La question paraît légitime : Existe – il un caractère industriel dans votre façon d’aborder le vin ? La réponse fusera : « Voyez – y simplement de l’artisanat à grande échelle ».
Nous repassons à la table de dégustation centrale. Nous allons balayer la gamme sur les millésimes 2004/2005/2006.
Vins blancs :
Saint Joseph 2006 : nez floral et vanillé, vin frais et équilibré.
Saint Joseph lieu dit Saint Joseph 2006 : plus strictement boisé, plus fruité que floral, grosse matière.
Condrieu 2006 : abricot et quelques notes d’agrumes au nez, bouche légèrement perlante, du gras et une vivacité en finale qui évite la mollesse.
Condrieu La Doriane 2006 : arômes très fins, de la minéralité, une grande fraîcheur.
Hermitage 2004 : nez de miel, cire, acacia, une note de fruits exotiques, belle matière. A noter, que la cuvée Ex Voto rentre dans la composition de cette cuvée. Très beau vin.
Vins rouges :
Côte du Rhône 2005 : boisé très sensible, belle matière, bien structuré.
Saint Joseph 2004 : Le boisé est encore très présent ; reste un équilibre porté sur le fruit.
Côte Rôtie Brune et Blonde 2004 : Vins secs étriqués par le bois !
Côte Rôtie Château d’Ampuis 2004 : Assez ouvert, nez puissant sur le poivre et le grillé, bouche élégante et gourmande.
Côte Rôtie La Mouline 2004 : Finesse et croquant, bouche complexe et délicate.
Côte Rôtie La Turque 2004 : Très fin avec un supplément d’énergie, finale sur le caramel.
Côte Rôtie La Landonne 2004 : Très riche, torréfié, goudronneux mais dégageant une sensation de fraîcheur.

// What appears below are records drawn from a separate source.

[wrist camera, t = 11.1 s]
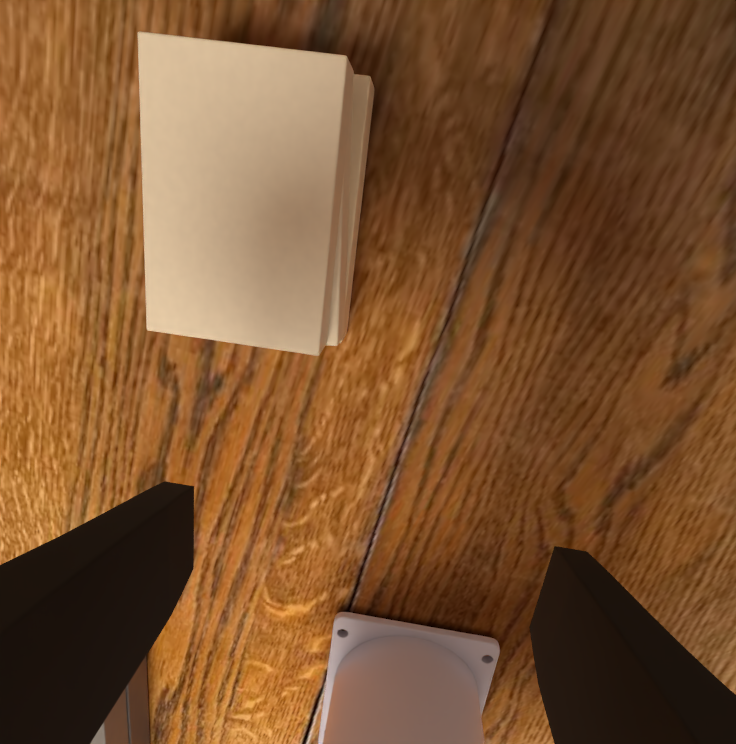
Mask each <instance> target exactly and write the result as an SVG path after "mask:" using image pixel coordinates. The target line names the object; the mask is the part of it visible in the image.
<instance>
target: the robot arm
mask: <svg viewBox="0 0 736 744" xmlns="http://www.w3.org/2000/svg"><path fill="white" fill-rule="evenodd" d="M193 549H194V486H188V485H182V484H176V483H170V482H163V483H161V484H159V485H156V486H154V487H152V488H150V489H148V490H146V491H144V492H143V493H141V494H139V495H137V496H135V497H133V498H131V499H129V500H128V501H126V502H124V503H122V504H120V505H118V506H116V507H115V508H113V509H111V510H109V511H107V512H105V513H103V514H101V515H100V516H98V517H96V518H94V519H92V520H90V521H88V522H86V523H84V524H82V525H81V526H79V527H77V528H75V529H73V530H71V531H69V532H67V533H65V534H63V535H62V536H60V537H58V538H55V539H53V540H51V541H49V542H47V543H45V544H43V545H41V546H39V547H37V548H35V549H33V550H31V551H29V552H27V553H25V554H22V555H20V556H18V557H16V558H14V559H12V560H10V561H8V562H6V563H4V564H2V565H0V744H90V743H91V742H92V740H93V738H94V737H95V735H96V734H97V732H98V730H99V729H100V727H101V726H102V724H103V723H104V721H105V719H106V718H107V716H108V715H109V713H110V712H111V710H112V708H113V707H114V705H115V704H116V702H117V701H118V699H119V697H120V696H121V694H122V693H123V691H124V690H125V688H126V686H127V685H128V683H129V682H130V680H131V679H132V677H133V675H134V674H135V672H136V671H137V669H138V668H139V666H140V664H141V663H142V661H143V660H144V658H145V657H146V655H147V653H148V652H149V650H150V649H151V647H152V645H153V644H154V642H155V641H156V639H157V637H158V636H159V634H160V633H161V631H162V629H163V628H164V626H165V625H166V623H167V621H168V620H169V618H170V616H171V614H172V612H173V610H174V608H175V606H176V604H177V602H178V600H179V598H180V596H181V594H182V592H183V590H184V588H185V585H186V583H187V581H188V579H189V577H190V575H191V573H192V570H193ZM340 629H344V630H346V631H342V630H340ZM530 633H531V640H532V647H533V654H534V661H535V666H536V672H537V678H538V684H539V688H540V691H541V695H542V699H543V703H544V706H545V710H546V714H547V717H548V721H549V725H550V728H551V732H552V736H553V739H554V743H555V744H736V695H735V694H734V693H733V692H732V691H730V690H729V689H728V688H727V687H726V686H725V685H724V684H723V683H722V682H721V681H719V680H718V679H717V678H716V677H715V676H714V675H713V674H712V673H711V672H710V671H708V670H707V669H706V668H705V667H704V666H703V665H702V664H701V663H700V662H699V661H698V660H697V659H696V658H695V657H694V656H693V655H692V654H690V653H689V652H688V651H687V650H686V649H685V648H684V647H683V646H682V645H681V644H680V643H679V642H678V641H677V640H676V639H675V638H674V637H673V636H672V635H671V634H670V633H669V632H668V631H667V630H666V629H665V628H664V627H663V626H662V625H661V624H660V623H659V622H658V621H657V620H656V619H655V618H654V617H653V616H652V615H651V614H650V613H649V612H648V611H647V610H646V609H645V608H644V607H643V606H642V605H641V604H640V603H639V602H638V601H637V600H636V599H635V598H634V597H633V596H632V595H631V594H630V593H629V592H628V591H627V590H626V589H625V588H624V587H623V586H622V585H621V584H620V583H619V582H618V581H617V580H616V579H615V578H614V577H613V576H612V575H611V574H610V573H609V572H608V571H607V570H606V569H605V568H604V567H603V566H602V565H601V564H600V563H599V562H597V561H596V560H595V559H594V558H593V557H592V556H591V555H590V554H589V553H588V552H586V551H580V550H574V549H568V548H562V547H556V546H555V547H554V550H553V553H552V557H551V560H550V563H549V566H548V570H547V573H546V576H545V579H544V582H543V586H542V589H541V592H540V595H539V599H538V602H537V605H536V608H535V611H534V615H533V618H532V621H531V624H530ZM499 654H500V647H499V643H498V641H497V640H495V639H494V638H491V637H486V636H480V635H474V634H469V633H463V632H457V631H452V630H446V629H440V628H435V627H429V626H423V625H418V624H412V623H406V622H401V621H395V620H389V619H384V618H378V617H372V616H367V615H361V614H355V613H350V612H340V613H338V614H337V615H336V616H335V619H334V624H333V632H332V640H331V647H330V655H329V662H328V670H327V678H326V685H325V693H324V700H323V708H322V716H321V723H320V731H319V739H318V744H485V742H484V734H483V726H482V718H481V716H482V712H483V709H484V706H485V702H486V699H487V695H488V692H489V688H490V685H491V681H492V678H493V675H494V671H495V668H496V664H497V661H498V657H499ZM485 655H489V656H485Z"/></svg>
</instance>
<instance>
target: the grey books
mask: <svg viewBox="0 0 736 744" xmlns="http://www.w3.org/2000/svg"><path fill="white" fill-rule="evenodd" d="M90 744H150V734H149V709H148V684H147V659H146V657H145V658H144V660H143V661H142V663H141V664H140V666H139V668H138V669H137V671H136V672H135V674H134V675H133V677H132V679H131V680H130V682H129V683H128V685H127V686H126V688H125V690H124V691H123V693H122V694H121V696H120V697H119V699H118V701H117V702H116V704H115V705H114V707H113V708H112V710H111V712H110V713H109V715H108V716H107V718H106V719H105V721H104V723H103V724H102V726H101V727H100V729H99V730H98V732H97V734H96V735H95V737H94V738H93V740H92V742H91V743H90Z"/></svg>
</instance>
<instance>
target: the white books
mask: <svg viewBox="0 0 736 744" xmlns="http://www.w3.org/2000/svg"><path fill="white" fill-rule="evenodd" d="M374 90H375V89H374V85H373V82H372V80H371V77H370V76H367V75H359V74H354V76H353V86H352V96H351V106H350V116H349V126H348V136H347V146H346V156H345V166H344V176H343V186H342V196H341V206H340V216H339V226H338V236H337V246H336V256H335V266H334V276H333V286H332V296H331V307H330V317H329V327H328V337H327V344H326V345H330V346H337V345H338V344H339V343H341V342H342V340H343V339H344V337H345V335H346V333H347V328H348V319H349V310H350V302H351V293H352V284H353V275H354V266H355V258H356V249H357V240H358V231H359V222H360V213H361V205H362V196H363V187H364V178H365V169H366V161H367V152H368V143H369V134H370V125H371V117H372V108H373V99H374Z"/></svg>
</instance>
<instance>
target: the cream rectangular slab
mask: <svg viewBox="0 0 736 744" xmlns="http://www.w3.org/2000/svg"><path fill="white" fill-rule="evenodd" d="M138 60H139V93H140V126H141V158H142V191H143V224H144V256H145V289H146V321H147V330H149V331H155V332H162V333H169V334H176V335H182V336H189V337H196V338H202V339H209V340H216V341H222V342H229V343H236V344H243V345H249V346H256V347H263V348H269V349H276V350H283V351H289V352H296V353H303V354H310V355H316V356H318V355H319V354H320V353H321V351H322V350H323V348H324V347H325V345H326V344H327V337H328V327H329V317H330V307H331V296H332V286H333V276H334V266H335V256H336V246H337V236H338V226H339V216H340V206H341V196H342V186H343V176H344V166H345V156H346V146H347V136H348V126H349V116H350V106H351V96H352V86H353V76H354V71H353V69H352V66H351V64H350V62H349V60H348V57H347V56H346V55H339V54H330V53H322V52H313V51H304V50H296V49H287V48H279V47H270V46H261V45H253V44H244V43H236V42H227V41H218V40H210V39H201V38H193V37H184V36H175V35H167V34H158V33H150V32H141V31H140V32H138Z"/></svg>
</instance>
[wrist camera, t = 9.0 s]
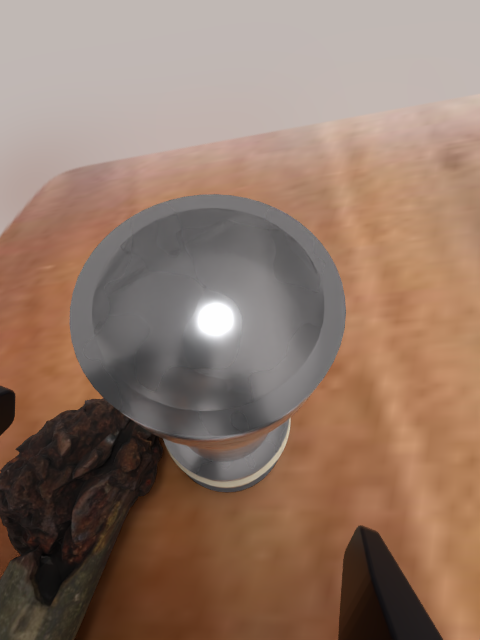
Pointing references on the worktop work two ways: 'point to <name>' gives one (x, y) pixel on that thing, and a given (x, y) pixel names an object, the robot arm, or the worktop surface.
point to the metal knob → (209, 327)
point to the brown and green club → (68, 515)
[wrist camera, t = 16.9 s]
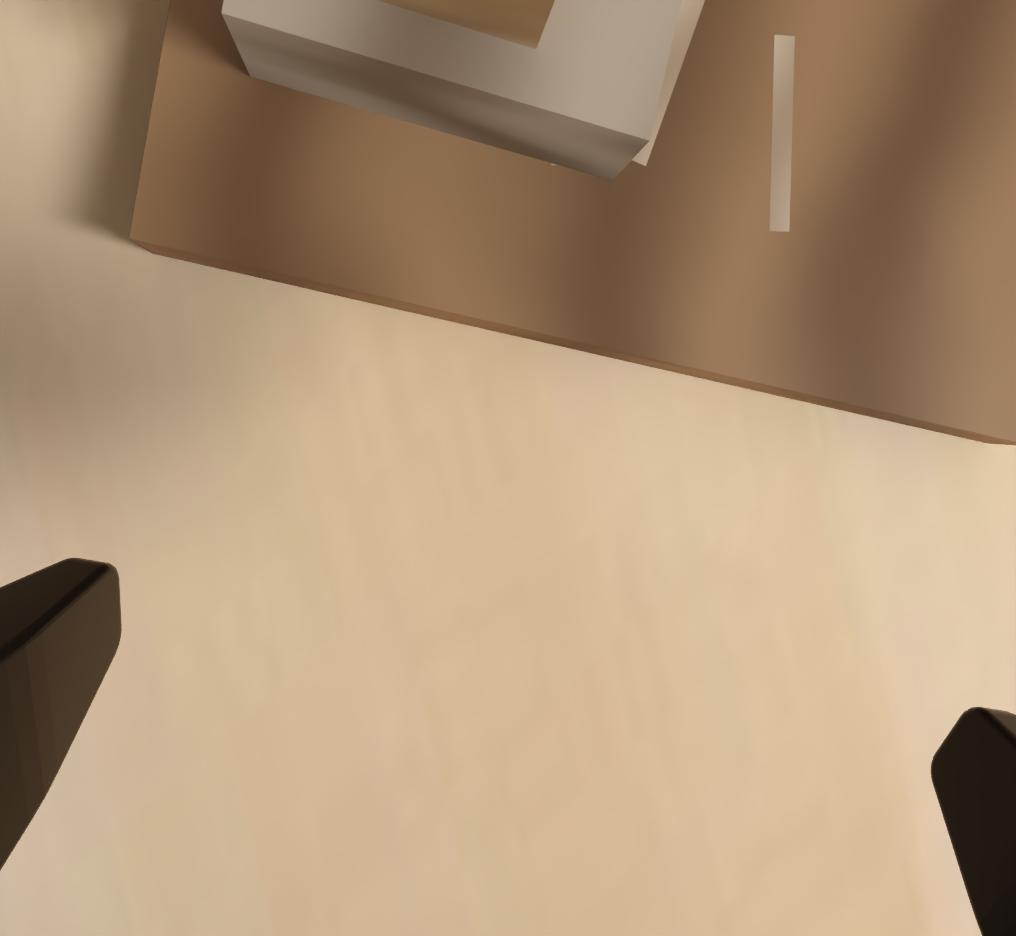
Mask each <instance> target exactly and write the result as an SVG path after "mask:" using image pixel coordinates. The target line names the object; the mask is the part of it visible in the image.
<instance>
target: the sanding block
mask: <svg viewBox="0 0 1016 936" xmlns="http://www.w3.org/2000/svg"><path fill="white" fill-rule="evenodd" d="M681 1H682V0H224V2H223V7H222V12H221V13H222V16H223V18H224V20H225V22H226V24H227V27H228V29H229V31H230V33H231V35H232V38H233V40H234V42H235V44H236V46H237V49H238V51H239V53H240V55H241V57H242V59H243V62H244V64H245V66H246V68H247V70H248V73H249V75H250V77H253V78H256V79H259V80H263V81H266V82H270V83H273V84H277V85H280V86H284V87H287V88H291V89H294V90H298V91H301V92H305V93H308V94H312V95H315V96H319V97H322V98H326V99H329V100H333V101H336V102H340V103H343V104H347V105H350V106H354V107H357V108H361V109H364V110H368V111H371V112H375V113H378V114H382V115H385V116H389V117H392V118H396V119H399V120H403V121H406V122H410V123H413V124H417V125H420V126H424V127H427V128H431V129H434V130H438V131H441V132H445V133H448V134H452V135H455V136H459V137H462V138H466V139H469V140H473V141H476V142H480V143H483V144H487V145H490V146H494V147H497V148H501V149H504V150H508V151H511V152H514V153H518V154H521V155H525V156H528V157H532V158H535V159H539V160H542V161H546V162H549V163H553V164H556V165H560V166H563V167H567V168H570V169H574V170H577V171H581V172H584V173H588V174H591V175H595V176H598V177H602V178H605V179H609V180H613V179H614V178H615V177H616V176H617V175H618V174H619V173H620V172H621V171H622V170H623V169H624V168H625V167H626V166H627V164H628V163H629V162H630V161H631V160H632V159H633V158H634V157H635V156H636V155H637V154H638V153H639V152H640V151H641V150H642V148H643V147H644V146H645V145H646V144H647V143H648V142H649V141H650V137H651V133H652V129H653V124H654V120H655V115H656V111H657V107H658V102H659V98H660V93H661V89H662V85H663V80H664V76H665V71H666V67H667V63H668V58H669V54H670V49H671V45H672V41H673V36H674V32H675V28H676V23H677V19H678V14H679V10H680V6H681Z"/></svg>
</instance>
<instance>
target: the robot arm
mask: <svg viewBox="0 0 1016 936" xmlns="http://www.w3.org/2000/svg"><path fill="white" fill-rule="evenodd" d="M120 638H121V607H120V587H119V575H118V572H117V570H116V568H115V567H114V566H113V565H111V564H109V563H105V562H99V561H93V560H87V559H81V558H69V559H66V560H63V561H60V562H58V563H56V564H53V565H51V566H49V567H46V568H44V569H42V570H39V571H37V572H35V573H32V574H30V575H28V576H26V577H23V578H21V579H19V580H16V581H14V582H12V583H9V584H7V585H5V586H2V587H0V870H1V868H2V867H3V865H4V864H5V862H6V860H7V859H8V857H9V856H10V854H11V852H12V851H13V849H14V848H15V846H16V844H17V843H18V841H19V840H20V838H21V836H22V835H23V833H24V832H25V830H26V828H27V827H28V825H29V823H30V822H31V820H32V818H33V817H34V815H35V813H36V812H37V810H38V808H39V807H40V805H41V803H42V802H43V800H44V798H45V796H46V794H47V793H48V791H49V789H50V787H51V785H52V783H53V781H54V779H55V777H56V775H57V773H58V771H59V769H60V767H61V765H62V763H63V761H64V759H65V757H66V755H67V753H68V751H69V748H70V746H71V744H72V742H73V740H74V738H75V736H76V734H77V732H78V730H79V728H80V726H81V724H82V722H83V720H84V718H85V716H86V713H87V711H88V709H89V707H90V705H91V703H92V701H93V699H94V697H95V695H96V693H97V691H98V689H99V687H100V685H101V683H102V681H103V678H104V676H105V674H106V672H107V670H108V668H109V666H110V664H111V662H112V660H113V658H114V656H115V654H116V651H117V648H118V645H119V642H120ZM931 778H932V782H933V785H934V788H935V792H936V795H937V798H938V801H939V804H940V807H941V811H942V814H943V817H944V820H945V823H946V827H947V830H948V833H949V836H950V839H951V842H952V846H953V849H954V852H955V855H956V858H957V861H958V865H959V868H960V871H961V874H962V877H963V881H964V884H965V887H966V890H967V893H968V896H969V900H970V903H971V906H972V908H973V911H974V914H975V917H976V920H977V923H978V926H979V929H980V931H981V934H982V936H1016V715H1015V714H1012V713H1010V712H1006V711H1001V710H995V709H989V708H983V707H973V708H970V709H968V710H967V711H965V712H964V713H963V714H962V715H961V717H960V718H959V719H958V721H957V722H956V724H955V725H954V727H953V728H952V730H951V731H950V733H949V734H948V736H947V737H946V738H945V740H944V741H943V743H942V744H941V746H940V747H939V749H938V750H937V752H936V753H935V755H934V757H933V760H932V763H931Z"/></svg>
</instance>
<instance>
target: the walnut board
mask: <svg viewBox="0 0 1016 936" xmlns="http://www.w3.org/2000/svg"><path fill="white" fill-rule="evenodd" d="M223 2H224V0H170V6H169V12H168V17H167V23H166V29H165V34H164V40H163V46H162V52H161V57H160V63H159V69H158V74H157V80H156V86H155V92H154V97H153V103H152V109H151V114H150V120H149V126H148V131H147V137H146V143H145V149H144V154H143V160H142V166H141V171H140V177H139V183H138V189H137V194H136V200H135V206H134V211H133V217H132V223H131V229H130V234H129V239H131V240H132V241H134V242H136V243H137V244H139V245H140V246H142V247H144V248H145V249H147V250H148V251H150V252H152V253H154V254H158V255H162V256H167V257H171V258H176V259H180V260H184V261H189V262H193V263H198V264H202V265H206V266H211V267H215V268H220V269H224V270H228V271H233V272H237V273H242V274H246V275H250V276H255V277H259V278H264V279H268V280H272V281H277V282H281V283H286V284H290V285H294V286H299V287H303V288H308V289H312V290H316V291H321V292H325V293H330V294H334V295H338V296H343V297H347V298H352V299H356V300H360V301H365V302H369V303H373V304H378V305H382V306H387V307H391V308H395V309H400V310H404V311H409V312H413V313H417V314H422V315H426V316H431V317H435V318H439V319H444V320H448V321H453V322H457V323H461V324H466V325H470V326H475V327H479V328H483V329H488V330H492V331H497V332H501V333H505V334H510V335H514V336H519V337H523V338H527V339H532V340H536V341H541V342H545V343H549V344H554V345H558V346H563V347H567V348H571V349H576V350H580V351H584V352H589V353H593V354H598V355H602V356H606V357H611V358H615V359H620V360H624V361H628V362H633V363H637V364H642V365H646V366H650V367H655V368H659V369H664V370H668V371H672V372H677V373H681V374H686V375H690V376H694V377H699V378H703V379H708V380H712V381H716V382H721V383H725V384H730V385H734V386H738V387H743V388H747V389H752V390H756V391H760V392H765V393H769V394H774V395H778V396H782V397H787V398H791V399H795V400H800V401H804V402H809V403H813V404H817V405H822V406H826V407H831V408H835V409H839V410H844V411H848V412H853V413H857V414H861V415H866V416H870V417H875V418H879V419H883V420H888V421H892V422H897V423H901V424H905V425H910V426H914V427H919V428H923V429H927V430H932V431H936V432H941V433H945V434H949V435H954V436H958V437H963V438H967V439H971V440H976V441H980V442H985V443H990V444H1006V445H1016V0H682V1H681V6H680V10H679V14H678V19H677V23H676V28H675V32H674V36H673V41H672V45H671V49H670V54H669V58H668V63H667V67H666V71H665V76H664V80H663V85H662V89H661V93H660V98H659V102H658V107H657V111H656V115H655V120H654V124H653V129H652V133H651V137H650V141H649V142H648V143H647V144H646V145H645V146H644V147H643V148H642V150H641V151H640V152H639V153H638V154H637V155H636V156H635V157H634V158H633V159H632V160H631V161H630V162H629V163H628V164H627V166H626V167H625V168H624V169H623V170H622V171H621V172H620V173H619V174H618V175H617V176H616V177H615V178H614V179H613V180H609V179H605V178H602V177H598V176H595V175H591V174H588V173H584V172H581V171H577V170H574V169H570V168H567V167H563V166H560V165H556V164H553V163H549V162H546V161H542V160H539V159H535V158H532V157H528V156H525V155H521V154H518V153H514V152H511V151H508V150H504V149H501V148H497V147H494V146H490V145H487V144H483V143H480V142H476V141H473V140H469V139H466V138H462V137H459V136H455V135H452V134H448V133H445V132H441V131H438V130H434V129H431V128H427V127H424V126H420V125H417V124H413V123H410V122H406V121H403V120H399V119H396V118H392V117H389V116H385V115H382V114H378V113H375V112H371V111H368V110H364V109H361V108H357V107H354V106H350V105H347V104H343V103H340V102H336V101H333V100H329V99H326V98H322V97H319V96H315V95H312V94H308V93H305V92H301V91H298V90H294V89H291V88H287V87H284V86H280V85H277V84H273V83H270V82H266V81H263V80H259V79H256V78H253V77H250V75H249V73H248V70H247V68H246V66H245V64H244V62H243V59H242V57H241V55H240V53H239V51H238V49H237V46H236V44H235V42H234V40H233V38H232V35H231V33H230V31H229V29H228V27H227V24H226V22H225V20H224V18H223V16H222V13H221V12H222V7H223Z"/></svg>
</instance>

Bouche plus austère et plus serrée.
Nous concluons cette après midi par une salutation courtoise tout en étant invités pour l’année prochaine par Philippe GUIGAL himself.
Certains d’entre nous quittent, les plus courageux vont se jeter à corps perdu dans une dégustation à l’aveugle au restaurant Le cercle des vignerons.
- Meursault 2005 Domaine Boisson Pierre : nez oxydé et réduit, un vin indélicat pour une mise en bouche.
- Meursault Genevrières 2006 Domaine Boisson Vadot : nez frais, la bouche est ciselée, vin marqué par une grande fraîcheur.
- Côte Rôtie 2001 Domaine Jamet : arômes tertiaires dominants, le vin s’ouvre petit à petit, le passage en carafe lui fera du bien.
- Côte Rôtie 1999 Domaine Jamet : idem
- Côte Rôtie 1999 Les Terres Sombres Domaine Cuilleron : idem marqué par un boisé persistant.
- Côte Rôtie 1999 Maison Rouge Domaine Vernay : Vin lessivé.
- Hermitage 1983 Maison Guigal : Quel vin, finesse, longueur et quel fruit !
- Schlossberg 1999 – Clos des Capucins Vendanges Tardives Domaine Faller : Vin ciselé et précis, arômes d’hydrocarbures s’estompant pour laisser place à un grand vin.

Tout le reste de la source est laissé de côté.